WHAT YOU NEED TO DO:
Pick every line with "succulent" from the material below.

──────────

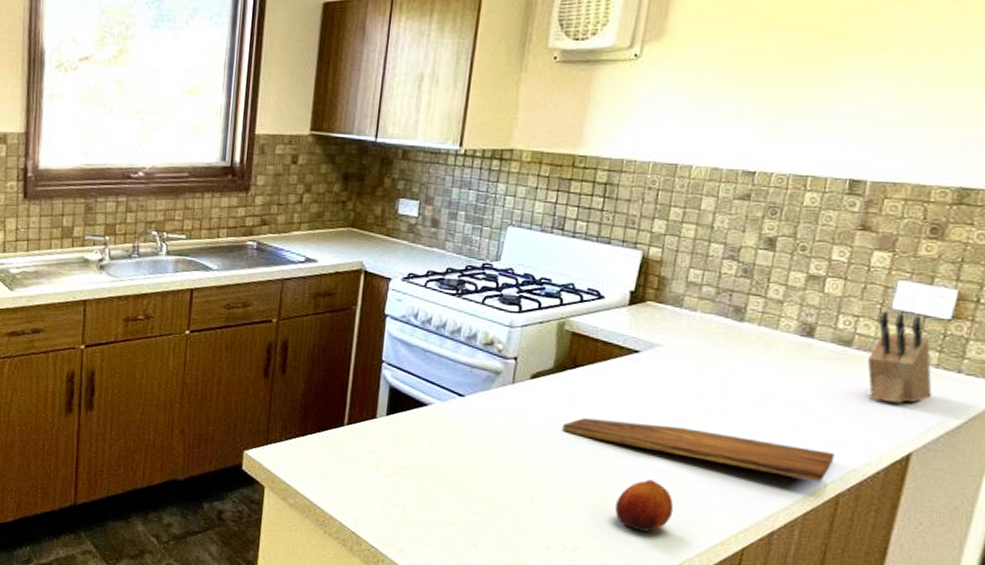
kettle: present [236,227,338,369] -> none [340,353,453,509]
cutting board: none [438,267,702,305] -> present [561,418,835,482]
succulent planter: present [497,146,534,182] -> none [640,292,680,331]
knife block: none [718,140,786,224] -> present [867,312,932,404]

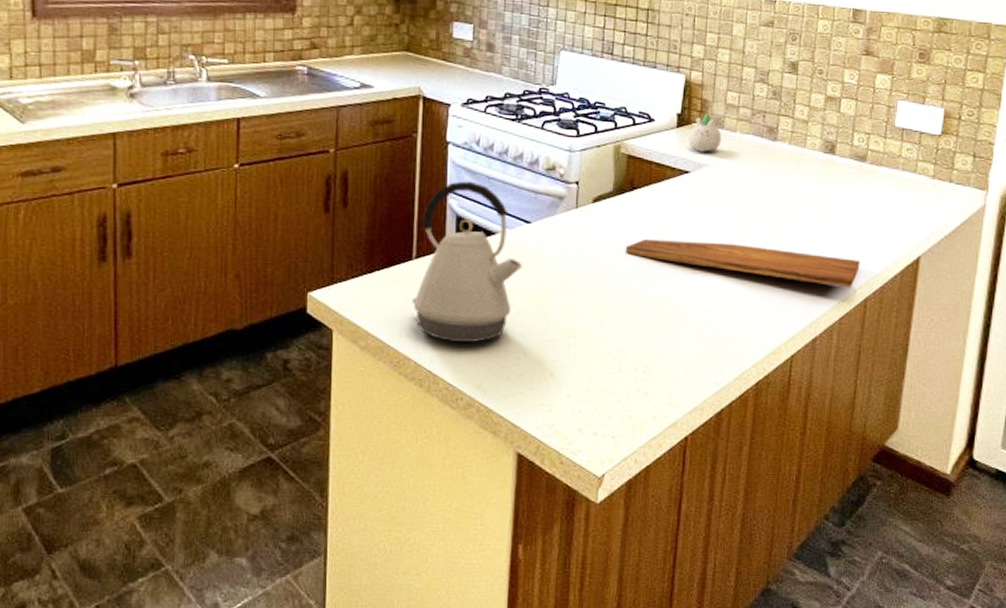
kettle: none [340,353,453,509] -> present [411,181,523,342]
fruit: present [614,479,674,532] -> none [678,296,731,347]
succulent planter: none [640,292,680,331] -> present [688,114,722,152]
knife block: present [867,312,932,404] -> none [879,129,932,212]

──────────

ANSWER FOR THE TASK:
succulent planter: present [497,146,534,182] -> none [640,292,680,331]
succulent planter: none [640,292,680,331] -> present [688,114,722,152]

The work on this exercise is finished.